● **AUFGABENSTELLUNG**: Wie viele Gesichter haben die aus Zeitungspapier gestalteten Köpfe laut dem Textabschnitt über das Werk von Xenia Marita Riebe mindestens?

● **TEXTABSCHNITT**:
Verbindende Elemente im Werk von Xenia Marita Riebe

Ungegenstandliche Collage - Xenia Marita Riebe

Betrachte ich retrospektiv das Werk der Künstlerin treffe ich auf verbindende Elemente, die schon in frühen Arbeiten sichtbar wurden und sich bis heute durch ihr umfassendes Werk ziehen.

Geteilte Augen in Gemälden und Skulpturen

So findet sich sowohl in den Gemälden als auch in den Skulpturen das „geteilte Auge“, also die Darstellung von zwei oder mehr Personen, die sich drei oder mehrere Augen teilen. Dies erweckt beim Betrachter ein Gefühl der innigen Verbundenheit der Dargestellten, bis hin zum völligen Aufgehen ineinander. Beispiele hierfür finden sich in den Gemälden der Reihen „Weiße Fremde“und „Klone“, in den Collagen und Skulpturen der Reihe „Weltschmerz“ und in älteren Arbeiten, die keinem Zyklus zuzuordnen sind, wie in dem plastischen Werk „Asche zu Asche“ aus dem Jahr 2006.
Im Gemälde „Liv, Lilo, Lida und Lisia“ sind vier Frauen abgebildet, die sich vier Augen teilen, von denen je zwei in entgegengesetzte Richtungen schauen. Dadurch entsteht ein verstörender Ausdruck. Die dargestellten geklonten Frauen scheinen nach einem Ausweg aus ihrer vertrackten Situation zu suchen. Unruhe, gar Verzweiflung ist in den Gesichtern zu sehen.

Bilder von Xenia Marita Riebe

v.l. “Verdrehte Harmonien”, Reihe “Blue Print” – Collage “Weltschmerz” – „Liv, Lilo, Lida und Lisia“, Reihe Klone

Die Köpfe, die die Künstlerin aus Zeitungspapier gestaltete, haben mindesten drei Gesichter. Dies unterscheidet sie von Darstellungen des Gottes Janus (Gott des Anfang und des Endes), der mit stets zwei, in entgegengesetzter Richtungen schauenden Gesichtern abgebildet wird. Bei Xenia Marita Riebe zeigen die Köpfe eine Art „Rundumgesicht“, wobei ein Gesicht in das andere übergeht. Dabei entsteht der oben bereits erwähnte Effekt, dass Augen in mehreren Gesichtern gleichzeitig in der richtigen Position erscheinen.

● **ZEILEN**:

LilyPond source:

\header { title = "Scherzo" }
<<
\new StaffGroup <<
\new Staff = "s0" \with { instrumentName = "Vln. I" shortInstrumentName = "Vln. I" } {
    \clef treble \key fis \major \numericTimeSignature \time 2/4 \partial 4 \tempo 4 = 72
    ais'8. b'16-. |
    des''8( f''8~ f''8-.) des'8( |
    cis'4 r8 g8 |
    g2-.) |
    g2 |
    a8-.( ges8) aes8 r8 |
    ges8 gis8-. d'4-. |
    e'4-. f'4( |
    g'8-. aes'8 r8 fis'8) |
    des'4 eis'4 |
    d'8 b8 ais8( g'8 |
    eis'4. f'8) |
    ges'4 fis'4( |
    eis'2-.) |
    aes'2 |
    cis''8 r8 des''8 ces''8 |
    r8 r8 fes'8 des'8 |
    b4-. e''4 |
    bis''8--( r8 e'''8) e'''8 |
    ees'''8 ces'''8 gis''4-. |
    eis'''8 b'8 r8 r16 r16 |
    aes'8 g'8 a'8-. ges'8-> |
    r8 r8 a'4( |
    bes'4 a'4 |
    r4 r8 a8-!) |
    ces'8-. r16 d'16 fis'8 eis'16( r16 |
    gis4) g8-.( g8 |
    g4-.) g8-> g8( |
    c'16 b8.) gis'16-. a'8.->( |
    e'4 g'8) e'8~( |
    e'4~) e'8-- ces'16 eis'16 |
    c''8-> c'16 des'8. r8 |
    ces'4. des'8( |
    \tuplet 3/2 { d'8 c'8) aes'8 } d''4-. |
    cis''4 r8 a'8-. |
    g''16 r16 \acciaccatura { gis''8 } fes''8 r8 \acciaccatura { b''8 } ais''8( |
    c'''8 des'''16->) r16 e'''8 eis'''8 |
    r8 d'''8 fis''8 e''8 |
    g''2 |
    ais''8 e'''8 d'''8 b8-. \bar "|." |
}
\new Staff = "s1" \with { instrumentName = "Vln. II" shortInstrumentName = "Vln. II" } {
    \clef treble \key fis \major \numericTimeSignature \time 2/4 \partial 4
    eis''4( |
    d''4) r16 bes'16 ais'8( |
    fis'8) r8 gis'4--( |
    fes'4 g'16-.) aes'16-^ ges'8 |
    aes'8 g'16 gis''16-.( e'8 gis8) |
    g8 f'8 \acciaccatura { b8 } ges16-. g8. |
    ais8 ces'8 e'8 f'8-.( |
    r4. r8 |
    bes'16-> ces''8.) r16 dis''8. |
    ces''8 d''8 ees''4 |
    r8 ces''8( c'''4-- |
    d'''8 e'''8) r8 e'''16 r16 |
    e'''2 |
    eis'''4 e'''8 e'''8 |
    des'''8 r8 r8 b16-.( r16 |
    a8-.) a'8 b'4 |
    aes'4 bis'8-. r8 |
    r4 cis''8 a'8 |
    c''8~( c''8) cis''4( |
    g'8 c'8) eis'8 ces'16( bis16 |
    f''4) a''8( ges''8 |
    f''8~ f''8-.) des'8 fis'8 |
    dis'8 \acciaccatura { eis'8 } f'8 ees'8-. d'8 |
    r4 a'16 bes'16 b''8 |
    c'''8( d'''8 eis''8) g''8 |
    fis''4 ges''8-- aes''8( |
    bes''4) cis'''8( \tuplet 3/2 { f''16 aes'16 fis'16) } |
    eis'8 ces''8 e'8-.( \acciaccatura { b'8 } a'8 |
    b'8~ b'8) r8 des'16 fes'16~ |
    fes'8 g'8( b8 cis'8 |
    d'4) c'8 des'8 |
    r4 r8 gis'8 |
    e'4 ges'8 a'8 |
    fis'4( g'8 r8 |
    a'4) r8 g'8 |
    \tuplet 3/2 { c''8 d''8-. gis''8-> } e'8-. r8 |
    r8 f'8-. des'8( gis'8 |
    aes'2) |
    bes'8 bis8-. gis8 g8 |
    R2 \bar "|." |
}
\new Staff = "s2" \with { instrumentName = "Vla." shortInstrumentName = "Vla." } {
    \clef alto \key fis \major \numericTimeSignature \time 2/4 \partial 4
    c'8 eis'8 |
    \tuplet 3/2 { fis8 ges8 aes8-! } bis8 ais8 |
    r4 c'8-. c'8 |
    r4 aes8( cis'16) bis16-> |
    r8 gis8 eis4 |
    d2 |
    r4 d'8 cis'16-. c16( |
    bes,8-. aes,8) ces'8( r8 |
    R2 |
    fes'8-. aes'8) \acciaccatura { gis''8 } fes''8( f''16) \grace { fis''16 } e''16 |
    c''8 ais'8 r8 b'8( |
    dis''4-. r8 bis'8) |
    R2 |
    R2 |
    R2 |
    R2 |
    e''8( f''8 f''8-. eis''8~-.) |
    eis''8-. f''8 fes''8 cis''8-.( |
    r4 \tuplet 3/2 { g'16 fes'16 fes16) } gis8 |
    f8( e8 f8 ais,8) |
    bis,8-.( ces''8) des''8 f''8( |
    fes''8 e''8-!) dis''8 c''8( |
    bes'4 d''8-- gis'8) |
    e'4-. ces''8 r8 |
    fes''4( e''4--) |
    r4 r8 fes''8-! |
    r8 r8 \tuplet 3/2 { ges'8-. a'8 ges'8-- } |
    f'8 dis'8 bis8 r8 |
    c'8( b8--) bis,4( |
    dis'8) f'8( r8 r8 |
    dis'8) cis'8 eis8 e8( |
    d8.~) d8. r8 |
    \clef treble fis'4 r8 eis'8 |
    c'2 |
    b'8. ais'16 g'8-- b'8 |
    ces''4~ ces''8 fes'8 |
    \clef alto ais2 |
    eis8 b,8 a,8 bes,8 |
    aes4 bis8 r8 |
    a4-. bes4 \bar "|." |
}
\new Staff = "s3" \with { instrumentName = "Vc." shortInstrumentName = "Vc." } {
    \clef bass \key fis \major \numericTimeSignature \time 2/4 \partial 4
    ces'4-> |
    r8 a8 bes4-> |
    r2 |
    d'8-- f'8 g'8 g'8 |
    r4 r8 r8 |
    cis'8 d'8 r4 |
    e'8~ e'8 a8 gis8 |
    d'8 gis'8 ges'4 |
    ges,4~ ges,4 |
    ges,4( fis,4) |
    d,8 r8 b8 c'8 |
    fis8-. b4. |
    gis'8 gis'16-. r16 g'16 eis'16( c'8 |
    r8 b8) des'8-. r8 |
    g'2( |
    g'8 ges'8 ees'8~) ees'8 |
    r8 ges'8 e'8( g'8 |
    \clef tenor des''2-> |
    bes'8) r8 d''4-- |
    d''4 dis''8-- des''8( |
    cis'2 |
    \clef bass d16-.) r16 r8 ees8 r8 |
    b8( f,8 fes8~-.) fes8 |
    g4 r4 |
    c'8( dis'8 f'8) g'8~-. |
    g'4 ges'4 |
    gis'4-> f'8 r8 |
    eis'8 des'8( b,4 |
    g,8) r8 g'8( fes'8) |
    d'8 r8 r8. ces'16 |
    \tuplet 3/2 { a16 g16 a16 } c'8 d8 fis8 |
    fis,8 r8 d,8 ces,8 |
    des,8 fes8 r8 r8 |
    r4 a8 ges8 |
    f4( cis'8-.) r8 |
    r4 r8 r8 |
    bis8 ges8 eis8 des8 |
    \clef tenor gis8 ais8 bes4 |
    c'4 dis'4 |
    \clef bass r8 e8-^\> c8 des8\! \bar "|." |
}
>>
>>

● **LÖSUNG**: Mindestens drei Gesichter.